**The problem**
Below are records to be repeated exactly. Leave their pictures behind.

**Data for the task**
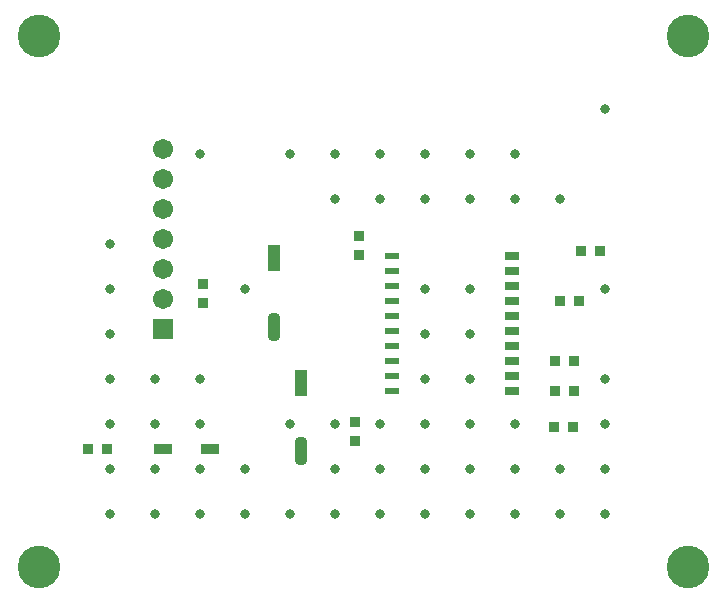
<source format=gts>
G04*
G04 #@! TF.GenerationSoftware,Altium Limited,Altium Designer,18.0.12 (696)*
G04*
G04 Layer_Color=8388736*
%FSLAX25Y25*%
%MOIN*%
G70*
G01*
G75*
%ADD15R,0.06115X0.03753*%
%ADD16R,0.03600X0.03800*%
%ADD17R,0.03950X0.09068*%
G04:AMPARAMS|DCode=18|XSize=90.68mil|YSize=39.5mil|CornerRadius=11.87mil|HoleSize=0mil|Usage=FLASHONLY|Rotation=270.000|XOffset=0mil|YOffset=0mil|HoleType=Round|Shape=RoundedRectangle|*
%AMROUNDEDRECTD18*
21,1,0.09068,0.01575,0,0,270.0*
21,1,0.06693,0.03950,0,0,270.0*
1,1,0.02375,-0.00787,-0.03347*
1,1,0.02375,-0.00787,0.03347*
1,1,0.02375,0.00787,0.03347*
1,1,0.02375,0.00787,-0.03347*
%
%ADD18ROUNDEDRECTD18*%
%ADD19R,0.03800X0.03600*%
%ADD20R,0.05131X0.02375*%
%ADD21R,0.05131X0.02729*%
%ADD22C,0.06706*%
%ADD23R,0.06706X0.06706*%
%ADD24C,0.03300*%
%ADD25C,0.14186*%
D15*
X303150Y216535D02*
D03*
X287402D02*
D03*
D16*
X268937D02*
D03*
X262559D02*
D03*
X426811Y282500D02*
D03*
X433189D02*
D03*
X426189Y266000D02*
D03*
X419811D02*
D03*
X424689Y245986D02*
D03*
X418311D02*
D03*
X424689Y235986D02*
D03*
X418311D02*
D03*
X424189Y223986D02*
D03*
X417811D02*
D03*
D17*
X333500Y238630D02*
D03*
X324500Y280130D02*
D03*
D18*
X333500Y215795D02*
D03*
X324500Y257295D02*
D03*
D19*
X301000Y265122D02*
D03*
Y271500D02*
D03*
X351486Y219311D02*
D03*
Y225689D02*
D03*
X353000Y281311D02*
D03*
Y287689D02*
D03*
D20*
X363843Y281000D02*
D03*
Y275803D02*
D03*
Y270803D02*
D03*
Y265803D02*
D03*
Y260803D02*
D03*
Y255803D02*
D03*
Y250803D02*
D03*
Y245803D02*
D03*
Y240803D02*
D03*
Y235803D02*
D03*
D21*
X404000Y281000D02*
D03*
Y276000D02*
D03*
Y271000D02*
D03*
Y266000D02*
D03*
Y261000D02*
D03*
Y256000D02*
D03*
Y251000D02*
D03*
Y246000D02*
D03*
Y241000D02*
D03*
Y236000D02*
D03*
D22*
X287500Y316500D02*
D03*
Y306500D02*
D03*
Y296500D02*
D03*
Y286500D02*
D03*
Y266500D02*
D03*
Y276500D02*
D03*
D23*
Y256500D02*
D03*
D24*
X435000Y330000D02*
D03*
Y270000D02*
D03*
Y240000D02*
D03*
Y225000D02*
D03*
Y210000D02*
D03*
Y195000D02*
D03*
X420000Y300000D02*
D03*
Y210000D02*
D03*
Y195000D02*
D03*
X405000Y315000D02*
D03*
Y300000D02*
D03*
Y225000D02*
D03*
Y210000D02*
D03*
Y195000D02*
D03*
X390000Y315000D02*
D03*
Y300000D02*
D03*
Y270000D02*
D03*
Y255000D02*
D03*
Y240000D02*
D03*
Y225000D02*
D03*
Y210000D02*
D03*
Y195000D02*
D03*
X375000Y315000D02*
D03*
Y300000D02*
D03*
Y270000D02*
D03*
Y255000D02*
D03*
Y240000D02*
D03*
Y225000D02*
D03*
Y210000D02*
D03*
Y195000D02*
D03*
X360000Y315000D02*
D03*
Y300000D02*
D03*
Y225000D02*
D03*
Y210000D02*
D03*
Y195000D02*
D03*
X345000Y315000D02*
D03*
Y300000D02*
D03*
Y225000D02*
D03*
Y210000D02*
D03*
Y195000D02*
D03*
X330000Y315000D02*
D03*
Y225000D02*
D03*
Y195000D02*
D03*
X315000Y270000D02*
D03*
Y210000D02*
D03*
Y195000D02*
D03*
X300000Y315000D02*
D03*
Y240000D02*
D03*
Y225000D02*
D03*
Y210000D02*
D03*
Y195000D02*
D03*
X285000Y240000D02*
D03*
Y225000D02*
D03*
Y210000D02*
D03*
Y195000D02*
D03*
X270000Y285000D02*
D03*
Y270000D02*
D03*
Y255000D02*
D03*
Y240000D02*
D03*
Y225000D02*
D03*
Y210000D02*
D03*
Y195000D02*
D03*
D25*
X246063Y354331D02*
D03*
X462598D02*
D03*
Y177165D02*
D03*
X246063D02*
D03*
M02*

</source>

**Task answer**
<source format=gts>
G04*
G04 #@! TF.GenerationSoftware,Altium Limited,Altium Designer,18.0.12 (696)*
G04*
G04 Layer_Color=8388736*
%FSLAX25Y25*%
%MOIN*%
G70*
G01*
G75*
%ADD15R,0.06115X0.03753*%
%ADD16R,0.03600X0.03800*%
%ADD17R,0.03950X0.09068*%
G04:AMPARAMS|DCode=18|XSize=90.68mil|YSize=39.5mil|CornerRadius=11.87mil|HoleSize=0mil|Usage=FLASHONLY|Rotation=270.000|XOffset=0mil|YOffset=0mil|HoleType=Round|Shape=RoundedRectangle|*
%AMROUNDEDRECTD18*
21,1,0.09068,0.01575,0,0,270.0*
21,1,0.06693,0.03950,0,0,270.0*
1,1,0.02375,-0.00787,-0.03347*
1,1,0.02375,-0.00787,0.03347*
1,1,0.02375,0.00787,0.03347*
1,1,0.02375,0.00787,-0.03347*
%
%ADD18ROUNDEDRECTD18*%
%ADD19R,0.03800X0.03600*%
%ADD20R,0.05131X0.02375*%
%ADD21R,0.05131X0.02729*%
%ADD22C,0.06706*%
%ADD23R,0.06706X0.06706*%
%ADD24C,0.03300*%
%ADD25C,0.14186*%
D15*
X303150Y216535D02*
D03*
X287402D02*
D03*
D16*
X268937D02*
D03*
X262559D02*
D03*
X426811Y282500D02*
D03*
X433189D02*
D03*
X426189Y266000D02*
D03*
X419811D02*
D03*
X424689Y245986D02*
D03*
X418311D02*
D03*
X424689Y235986D02*
D03*
X418311D02*
D03*
X424189Y223986D02*
D03*
X417811D02*
D03*
D17*
X333500Y238630D02*
D03*
X324500Y280130D02*
D03*
D18*
X333500Y215795D02*
D03*
X324500Y257295D02*
D03*
D19*
X301000Y265122D02*
D03*
Y271500D02*
D03*
X351486Y219311D02*
D03*
Y225689D02*
D03*
X353000Y281311D02*
D03*
Y287689D02*
D03*
D20*
X363843Y281000D02*
D03*
Y275803D02*
D03*
Y270803D02*
D03*
Y265803D02*
D03*
Y260803D02*
D03*
Y255803D02*
D03*
Y250803D02*
D03*
Y245803D02*
D03*
Y240803D02*
D03*
Y235803D02*
D03*
D21*
X404000Y281000D02*
D03*
Y276000D02*
D03*
Y271000D02*
D03*
Y266000D02*
D03*
Y261000D02*
D03*
Y256000D02*
D03*
Y251000D02*
D03*
Y246000D02*
D03*
Y241000D02*
D03*
Y236000D02*
D03*
D22*
X287500Y316500D02*
D03*
Y306500D02*
D03*
Y296500D02*
D03*
Y286500D02*
D03*
Y266500D02*
D03*
Y276500D02*
D03*
D23*
Y256500D02*
D03*
D24*
X435000Y330000D02*
D03*
Y270000D02*
D03*
Y240000D02*
D03*
Y225000D02*
D03*
Y210000D02*
D03*
Y195000D02*
D03*
X420000Y300000D02*
D03*
Y210000D02*
D03*
Y195000D02*
D03*
X405000Y315000D02*
D03*
Y300000D02*
D03*
Y225000D02*
D03*
Y210000D02*
D03*
Y195000D02*
D03*
X390000Y315000D02*
D03*
Y300000D02*
D03*
Y270000D02*
D03*
Y255000D02*
D03*
Y240000D02*
D03*
Y225000D02*
D03*
Y210000D02*
D03*
Y195000D02*
D03*
X375000Y315000D02*
D03*
Y300000D02*
D03*
Y270000D02*
D03*
Y255000D02*
D03*
Y240000D02*
D03*
Y225000D02*
D03*
Y210000D02*
D03*
Y195000D02*
D03*
X360000Y315000D02*
D03*
Y300000D02*
D03*
Y225000D02*
D03*
Y210000D02*
D03*
Y195000D02*
D03*
X345000Y315000D02*
D03*
Y300000D02*
D03*
Y225000D02*
D03*
Y210000D02*
D03*
Y195000D02*
D03*
X330000Y315000D02*
D03*
Y225000D02*
D03*
Y195000D02*
D03*
X315000Y270000D02*
D03*
Y210000D02*
D03*
Y195000D02*
D03*
X300000Y315000D02*
D03*
Y240000D02*
D03*
Y225000D02*
D03*
Y210000D02*
D03*
Y195000D02*
D03*
X285000Y240000D02*
D03*
Y225000D02*
D03*
Y210000D02*
D03*
Y195000D02*
D03*
X270000Y285000D02*
D03*
Y270000D02*
D03*
Y255000D02*
D03*
Y240000D02*
D03*
Y225000D02*
D03*
Y210000D02*
D03*
Y195000D02*
D03*
D25*
X246063Y354331D02*
D03*
X462598D02*
D03*
Y177165D02*
D03*
X246063D02*
D03*
M02*

</source>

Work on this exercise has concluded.